Kurban kann sich nicht erinnern. Aber er weiß, dass er klinisch tot war. Und dass Menschen in Uniform nicht zugeschaut, sondern gedrückt, gedrückt, gedrückt haben – damit sein Herz wieder schlägt. Und das tut es. Dafür hat sich der 18-Jährige nun im Polizeipräsidium Gießen bei den Beamtinnen und Beamten bedankt, die ihm das Leben gerettet haben.Im Februar war der junge Mann, der vor zwei Jahren aus Afghanistan nach Deutschland geflüchtet war, am Gießener Marktplatz vom Fahrrad gestürzt. Zeugen wählten den Notruf. Als die erste Streife eintraf, zeigte Kurban keine Vitalzeichen mehr. Hauptkommissar Christian Fuchs erinnerte sich im Polizeipräsidium Nord an den Einsatz: «Wir haben versucht, seinen Puls und Atmung festzustellen. Aber leider ergebnislos.»
Keine bleibenden Schäden
Er war es, der den 18-Jährigen dann auf den Rücken drehte und eine Herz-Rhythmus-Massage begann. Seine Kollegin Sweetana Weber, Polizeikommissaranwärterin, hat unterstützt, sich um die umstehenden Passanten gekümmert. «Polizeiarbeit ist immer Teamwork», erläuterte sie. Unter laufender Wiederbelebung kam Kurban ins Krankenhaus, sein Zustand galt zunächst als kritisch.

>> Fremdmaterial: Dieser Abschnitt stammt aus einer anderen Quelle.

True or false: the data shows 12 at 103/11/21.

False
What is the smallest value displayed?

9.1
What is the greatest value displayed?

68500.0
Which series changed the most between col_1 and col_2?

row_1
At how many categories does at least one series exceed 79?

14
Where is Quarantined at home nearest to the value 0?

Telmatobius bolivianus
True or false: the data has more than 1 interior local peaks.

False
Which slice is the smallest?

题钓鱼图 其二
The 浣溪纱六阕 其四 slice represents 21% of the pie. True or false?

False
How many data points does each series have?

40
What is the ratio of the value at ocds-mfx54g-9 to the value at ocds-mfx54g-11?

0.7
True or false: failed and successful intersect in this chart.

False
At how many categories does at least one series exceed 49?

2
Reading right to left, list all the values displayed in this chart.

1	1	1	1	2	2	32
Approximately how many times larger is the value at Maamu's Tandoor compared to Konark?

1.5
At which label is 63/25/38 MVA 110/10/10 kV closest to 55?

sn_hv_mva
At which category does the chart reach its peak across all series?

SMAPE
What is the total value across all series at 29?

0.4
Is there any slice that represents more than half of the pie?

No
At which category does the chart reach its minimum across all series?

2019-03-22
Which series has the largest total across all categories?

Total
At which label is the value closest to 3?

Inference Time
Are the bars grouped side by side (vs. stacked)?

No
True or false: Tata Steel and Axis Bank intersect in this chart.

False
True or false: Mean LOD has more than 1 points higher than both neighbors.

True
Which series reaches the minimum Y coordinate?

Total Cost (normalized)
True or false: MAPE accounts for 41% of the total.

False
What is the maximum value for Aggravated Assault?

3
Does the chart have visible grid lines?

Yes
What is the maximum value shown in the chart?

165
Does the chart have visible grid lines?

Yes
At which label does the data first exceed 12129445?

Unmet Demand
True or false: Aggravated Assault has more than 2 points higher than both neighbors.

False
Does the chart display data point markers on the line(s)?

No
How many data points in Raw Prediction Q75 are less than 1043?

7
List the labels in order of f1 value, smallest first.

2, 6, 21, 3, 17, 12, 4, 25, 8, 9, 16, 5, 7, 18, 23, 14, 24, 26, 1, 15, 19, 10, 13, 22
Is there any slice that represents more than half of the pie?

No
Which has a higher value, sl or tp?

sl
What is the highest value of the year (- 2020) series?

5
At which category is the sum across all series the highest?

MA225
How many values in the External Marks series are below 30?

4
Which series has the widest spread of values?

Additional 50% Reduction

Die Ärzte versetzten ihn in ein künstliches Koma, vier Wochen lag er auf der Intensivstation. Dort wurde ein bislang unerkannter Herzfehler festgestellt. Ihm wurde ein Stent gesetzt. «Das Erste, woran ich mich erinnere, ist, dass ich im Krankenhaus aufgewacht bin», berichtete Kurban, der in einer Awo-Wohngruppe in Gießen lebt. An den Unfall selbst erinnert er sich nicht.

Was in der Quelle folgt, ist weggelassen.